• **SUPPLIED DATA**
↓

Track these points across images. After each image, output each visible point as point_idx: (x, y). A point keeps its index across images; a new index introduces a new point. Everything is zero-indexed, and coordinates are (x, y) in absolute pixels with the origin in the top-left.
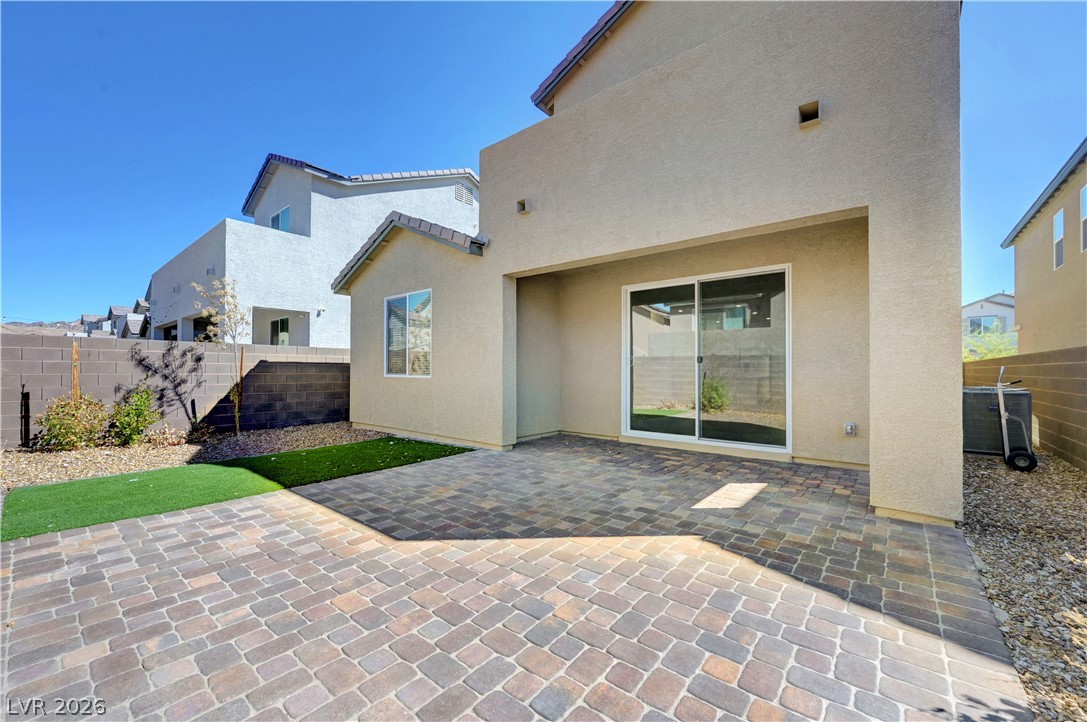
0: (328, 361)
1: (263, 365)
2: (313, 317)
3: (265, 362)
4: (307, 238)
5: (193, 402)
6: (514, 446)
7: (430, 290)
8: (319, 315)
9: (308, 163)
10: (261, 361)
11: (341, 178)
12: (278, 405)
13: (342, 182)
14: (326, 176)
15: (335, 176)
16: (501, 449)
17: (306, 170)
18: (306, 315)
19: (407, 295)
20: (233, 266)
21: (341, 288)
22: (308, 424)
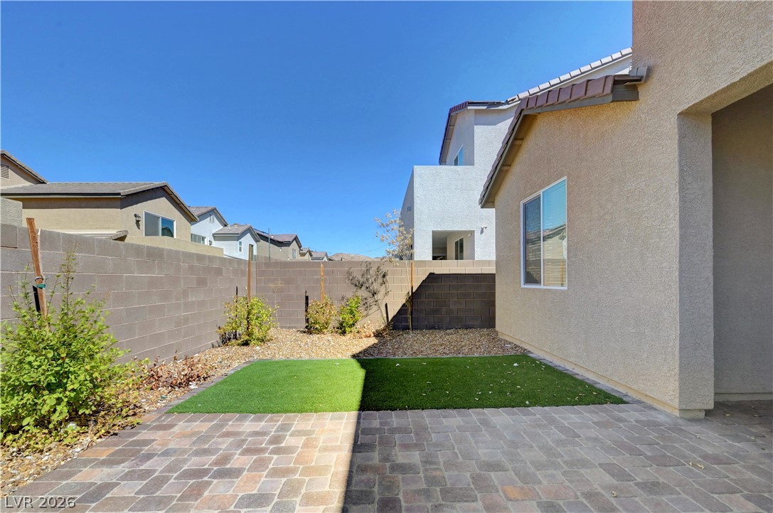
0: (483, 272)
1: (432, 277)
2: (477, 235)
3: (433, 274)
4: (471, 167)
5: (386, 305)
6: (708, 413)
7: (565, 178)
8: (482, 232)
9: (470, 101)
10: (431, 274)
11: (499, 104)
12: (444, 309)
13: (500, 107)
14: (485, 108)
15: (494, 104)
16: (677, 414)
17: (469, 108)
18: (472, 233)
19: (541, 192)
20: (419, 201)
21: (486, 202)
22: (467, 329)
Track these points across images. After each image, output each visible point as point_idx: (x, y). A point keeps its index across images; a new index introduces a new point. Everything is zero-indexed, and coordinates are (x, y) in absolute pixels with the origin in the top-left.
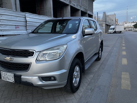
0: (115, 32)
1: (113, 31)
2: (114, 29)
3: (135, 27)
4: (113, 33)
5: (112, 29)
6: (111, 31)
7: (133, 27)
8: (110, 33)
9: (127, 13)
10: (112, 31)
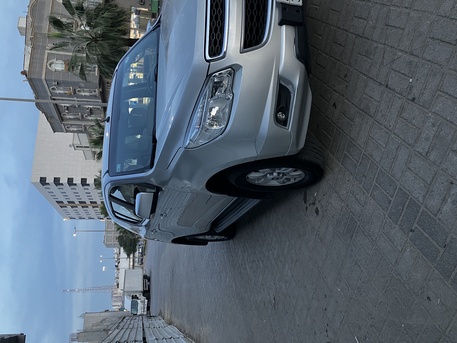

↑

• **DIRECTIONS FOR THIS TASK**
Copy out all of the entries above verbatim, omitting the pictures.

• **EXERCISE SOLUTION**
Track these points across images. After each image, output each visible point as point_idx: (x, y). A point keeps its index across images; a new index introduces a new point. Everything is zero-indexed, and coordinates are (x, y) in absolute pixels with the origin in the top-left.
0: (328, 361)
1: (263, 365)
2: (313, 317)
3: (265, 362)
4: (307, 238)
5: (193, 402)
6: (514, 446)
7: (430, 290)
8: (319, 315)
9: (308, 163)
10: (261, 361)
11: (341, 178)
12: (278, 405)
13: (342, 182)
14: (326, 176)
15: (335, 176)
16: (501, 449)
17: (306, 170)
18: (306, 315)
19: (407, 295)
20: (233, 266)
21: (341, 288)
22: (308, 424)
0: (483, 272)
1: (432, 277)
2: (477, 235)
3: (433, 274)
4: (471, 167)
5: (386, 305)
6: (708, 413)
7: (565, 178)
8: (482, 232)
9: (470, 101)
10: (431, 274)
11: (499, 104)
12: (444, 309)
13: (500, 107)
14: (485, 108)
15: (494, 104)
16: (677, 414)
17: (469, 108)
18: (472, 233)
19: (541, 192)
20: (419, 201)
21: (486, 202)
22: (467, 329)
Track these points across images. After each image, output each visible point as point_idx: (x, y). A point keeps its index across images; a new index introduces a new point. Everything is zero-indexed, and coordinates are (x, y) in absolute pixels with the origin in the top-left.
0: (115, 32)
1: (113, 31)
2: (114, 29)
3: (135, 27)
4: (113, 33)
5: (112, 29)
6: (111, 31)
7: (133, 27)
8: (110, 33)
9: (127, 13)
10: (112, 31)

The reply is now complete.